Vincent "Vinnie" Garibaldi, an 81-year-old former longshoreman from New Jersey who works at Becky Thomas' Sequel Bloodstock Farm near Ocala, Fla., accepted from Campbell a $5,000 check and a statue of Dominion, a Dogwood stakes winner at Saratoga 30 years ago.
The luncheon, which was attended by 68 people, has become an annual event at Saratoga since 1993 when Campbell, the founder of Dogwood Stable, presented the first Dominion Award to H. W. Salty Roberts, the founder of the Race Track Chaplaincy program.
A panel of three judges, Campbell's wife of 49 years, Anne; Daily Racing Form columnist Jay Hovdey; and Secretariat's owner, Penny Chenery, combed through more than 30 nominations before selecting Garibaldi, who was nominated by Thomas and the staff at Sequel.
Campbell told the audience that Garibaldi is not interested in being in the spotlight, but that the generous acts of the 2008 Dominion Award winner are not easily overlooked.
"Vinnie has been a one-man game for doing good work and doing good deeds of a varied nature," Campbell said. "You can't present Vinnie's qualifications in a neat, tiny little package.
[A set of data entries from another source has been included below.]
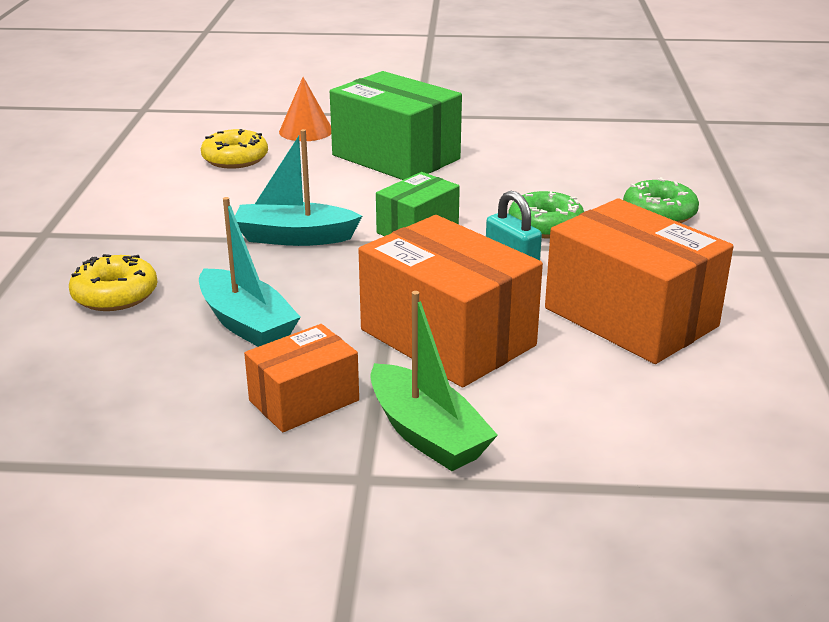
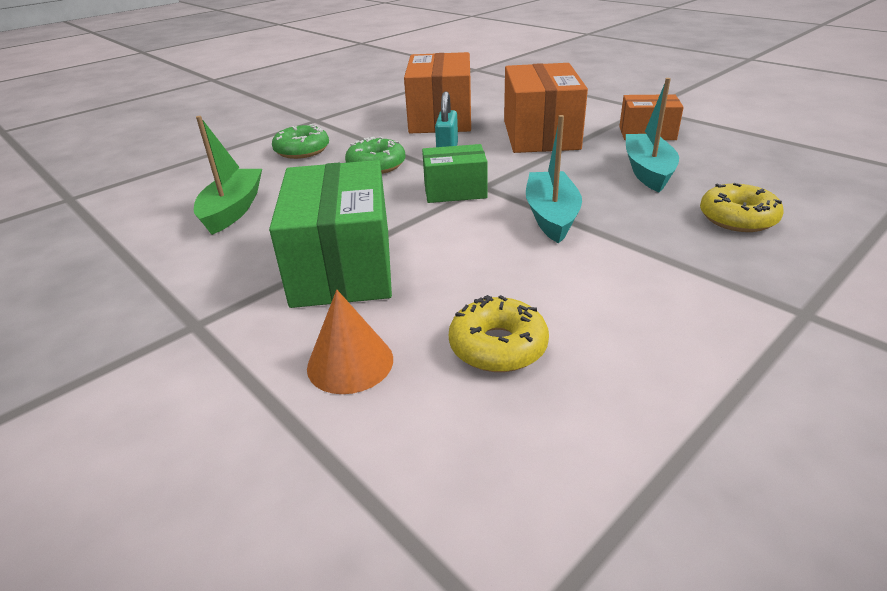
camera: 135 degrees left, 5 degrees up
(295, 237) = (551, 216): turquoise boat -> turquoise boat turned 135 degrees counterclockwise
(426, 434) = (602, 111): green boat -> green boat (233, 210)

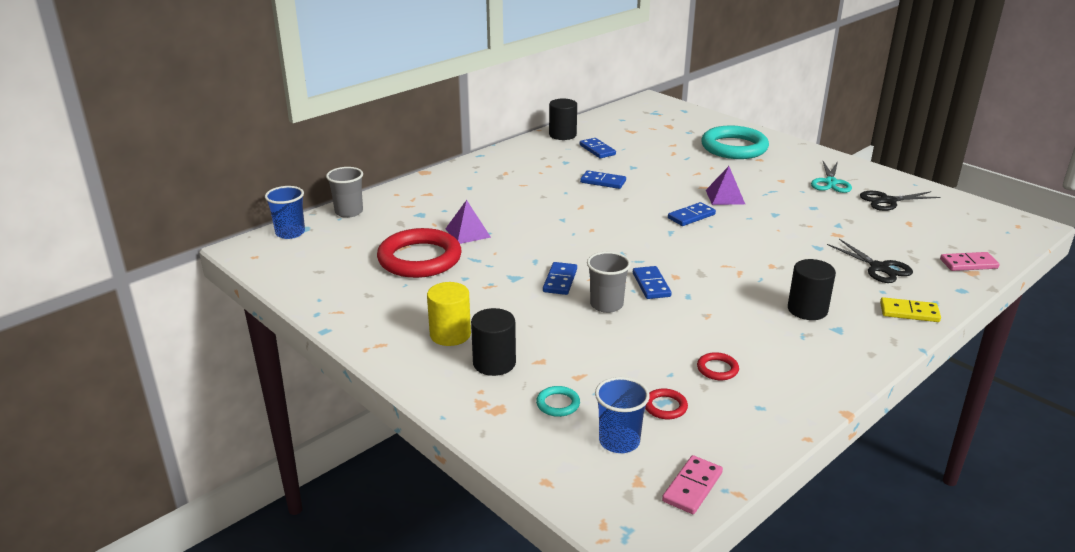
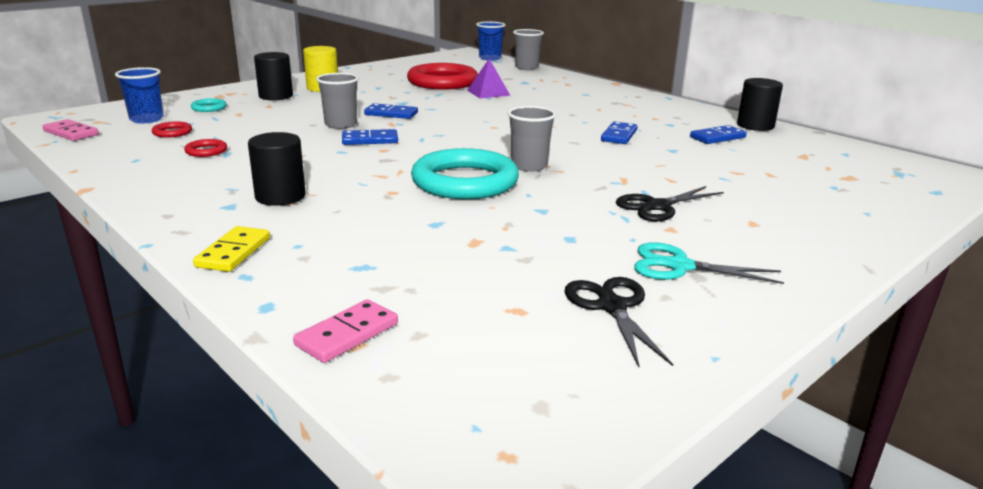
camera: 90 degrees right, 5 degrees down
(691, 216) = (529, 166): blue domino -> grey cup
(725, 197) = (593, 187): purple pyramid -> none
(734, 147) = (792, 210): turquoise ring -> turquoise ring (465, 182)
(879, 268) = (362, 254): black scissors -> black scissors (657, 206)
(968, 264) = (347, 334): pink domino -> pink domino turned 45 degrees clockwise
There are a lot things that go into why he is here. To quote from one of his nominators: 'Here is a man with little else but the personal resources of a loving and giving heart, and he has shared everything he has to lighten the load of anyone in need. He has helped raise employees' children; including babysitting, making doctor appointments, attending school functions when parents are unable to. When a call comes in from a school to pick up a sick child, Vinnie is on the spot.'
"Vincent Garibaldi could not tell you why he is the national recipient of the Dogwood Dominion Award this year, or why his bosses at Sequel Bloodstock farm nominated him," Campbell continued. "Vinnie just thinks he is lucky to help. Being important to Vinnie, is not important. Vinnie told me, 'I don't consider (what I do) anything special. You can't ignore people when they need help. What the hell; that's life.'"
Garibaldi, who grew up in Jersey City, N.J., has worked at Sequel Bloodstock for 20 years. Brian Roberts, the former farm manager, was at Wednesday's luncheon, and said Garibaldi's kindly acts and attentive qualities are what make him so special.
"Most everyone is watching the front door, and he is always watching the back," Roberts said. "He has seen every horse go up to that racetrack many times. He is just really a good guy. He keeps everyone on cue, and is an asset to the farm. If someone is just standing there, he will go and bring them a chair -- things that no one would think of. He doesn't want any attention. If someone is just standing around, he might ease up to them and say, 'Hey, you want to get busy; the eagle has just landed at the farm,' meaning Becky is on the farm. He's good like that."
Garibaldi was accompanied on his first trip to Saratoga by Sequel's office manager, Missy Horvath, who said he is the "watch dog" at the farm. He said Horvath was "his babysitter" for the trip.
Following the Dominion Award presentation, Garibaldi, who spoke only briefly, let out an exhale and said, "I was a little shaky up there, but now I'm looking forward to going to the track."
The fifth race at Saratoga July 30 was named for Garibaldi.
Garibaldi is a frequent visitor to an off-track-betting parlor in Ocala, where he meets up with a gang of friends, and roots on horses that are graduates of Sequel Bloodstock.
"I call (the OTB) the Lord's waiting room," Garibaldi said with a laugh. "It's all us old folks."